O buraco de minhoca ganha destaque nos novos episódios de Stranger Things, quando Dustin descobre que o Mundo Invertido não funciona como uma simples dimensão paralela. A revelação surge no Volume 2 da 5ª temporada, alterando tudo o que os personagens e o público acreditavam saber sobre o fenômeno que conecta Hawkins ao desconhecido.
Nos episódios lançados, a narrativa apresenta o local como uma passagem instável no tecido do espaço-tempo — semelhante aos buracos de minhoca teóricos propostos por Albert Einstein e Nathan Rosen. A ideia científica, conhecida originalmente como ponte Einstein-Rosen, sugere atalhos capazes de conectar regiões distantes do universo como se fossem portais.
Dustin encontra pistas em documentos do Dr. Brenner, percebendo que a formação vista na série não é apenas energia, mas sim uma espécie de matéria exótica, conceito que também aparece na física teórica. Na prática científica, essa forma de matéria teria massa negativa e seria necessária para manter um buraco de minhoca “aberto”, permitindo uma travessia segura — algo jamais observado na natureza.

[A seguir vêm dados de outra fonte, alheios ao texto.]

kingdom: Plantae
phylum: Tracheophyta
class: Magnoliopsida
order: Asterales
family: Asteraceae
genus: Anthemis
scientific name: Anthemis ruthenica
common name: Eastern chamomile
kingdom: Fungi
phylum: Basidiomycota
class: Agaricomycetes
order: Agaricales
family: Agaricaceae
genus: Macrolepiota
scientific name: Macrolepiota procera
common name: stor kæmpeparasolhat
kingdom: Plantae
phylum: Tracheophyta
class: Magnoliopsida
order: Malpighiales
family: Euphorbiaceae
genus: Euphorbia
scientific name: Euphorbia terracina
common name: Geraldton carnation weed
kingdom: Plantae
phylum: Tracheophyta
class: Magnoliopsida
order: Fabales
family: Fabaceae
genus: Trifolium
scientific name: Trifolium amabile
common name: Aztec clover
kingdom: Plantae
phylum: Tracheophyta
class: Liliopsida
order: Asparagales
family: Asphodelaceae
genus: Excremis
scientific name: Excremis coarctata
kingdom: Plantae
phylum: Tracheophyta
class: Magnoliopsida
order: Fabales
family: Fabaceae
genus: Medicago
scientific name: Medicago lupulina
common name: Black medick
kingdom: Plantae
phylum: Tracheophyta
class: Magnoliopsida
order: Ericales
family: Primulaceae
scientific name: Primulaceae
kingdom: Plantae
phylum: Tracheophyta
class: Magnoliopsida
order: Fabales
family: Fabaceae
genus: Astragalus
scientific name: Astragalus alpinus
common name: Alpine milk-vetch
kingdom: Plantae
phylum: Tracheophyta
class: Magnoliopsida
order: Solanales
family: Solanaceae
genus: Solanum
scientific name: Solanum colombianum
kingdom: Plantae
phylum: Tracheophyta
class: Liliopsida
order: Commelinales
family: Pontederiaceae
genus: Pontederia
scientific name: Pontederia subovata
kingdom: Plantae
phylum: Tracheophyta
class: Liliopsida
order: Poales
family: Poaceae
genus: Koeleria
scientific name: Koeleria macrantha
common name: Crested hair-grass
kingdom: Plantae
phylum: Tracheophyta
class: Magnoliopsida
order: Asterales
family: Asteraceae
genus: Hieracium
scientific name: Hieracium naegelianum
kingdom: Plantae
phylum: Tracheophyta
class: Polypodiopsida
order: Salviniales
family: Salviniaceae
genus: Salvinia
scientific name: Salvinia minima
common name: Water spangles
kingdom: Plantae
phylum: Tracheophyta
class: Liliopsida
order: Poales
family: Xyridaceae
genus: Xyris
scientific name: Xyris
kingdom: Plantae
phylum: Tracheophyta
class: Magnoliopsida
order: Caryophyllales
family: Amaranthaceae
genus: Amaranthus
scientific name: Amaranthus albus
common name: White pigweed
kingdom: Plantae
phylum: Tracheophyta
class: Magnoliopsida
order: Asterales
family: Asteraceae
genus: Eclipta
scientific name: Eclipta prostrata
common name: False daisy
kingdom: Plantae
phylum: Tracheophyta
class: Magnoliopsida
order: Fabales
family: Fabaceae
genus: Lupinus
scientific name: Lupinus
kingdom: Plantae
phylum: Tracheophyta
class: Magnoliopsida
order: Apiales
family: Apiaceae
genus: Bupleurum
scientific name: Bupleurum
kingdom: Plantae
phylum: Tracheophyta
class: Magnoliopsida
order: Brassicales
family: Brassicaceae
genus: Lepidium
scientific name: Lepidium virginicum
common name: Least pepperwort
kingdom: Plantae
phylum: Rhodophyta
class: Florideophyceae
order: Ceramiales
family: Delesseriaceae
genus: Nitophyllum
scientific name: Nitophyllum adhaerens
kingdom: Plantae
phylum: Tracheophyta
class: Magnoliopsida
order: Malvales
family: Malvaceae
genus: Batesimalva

Na ficção, a estrutura serviria como atalho cósmico, aproximando o conceito do teletransporte. Porém, especialistas apontam que, para existir, seria preciso uma quantidade de energia equivalente a milhões de sóis, tornando a criação ou detecção de uma passagem assim praticamente impossível com a tecnologia atual.
A teoria se tornou popular em obras de cinema e TV, inspirando produções como Interestelar e reaparecendo agora em Stranger Things, onde o vilão Vecna parece controlar um território chamado Abismo, acessível por esse tipo de passagem espacial.
Com o episódio final programado para 31 de dezembro, a expectativa é que novas respostas — ou novos mistérios — surjam. Enquanto isso, o tema segue alimentando debates entre fãs de ficção e entusiastas da ciência.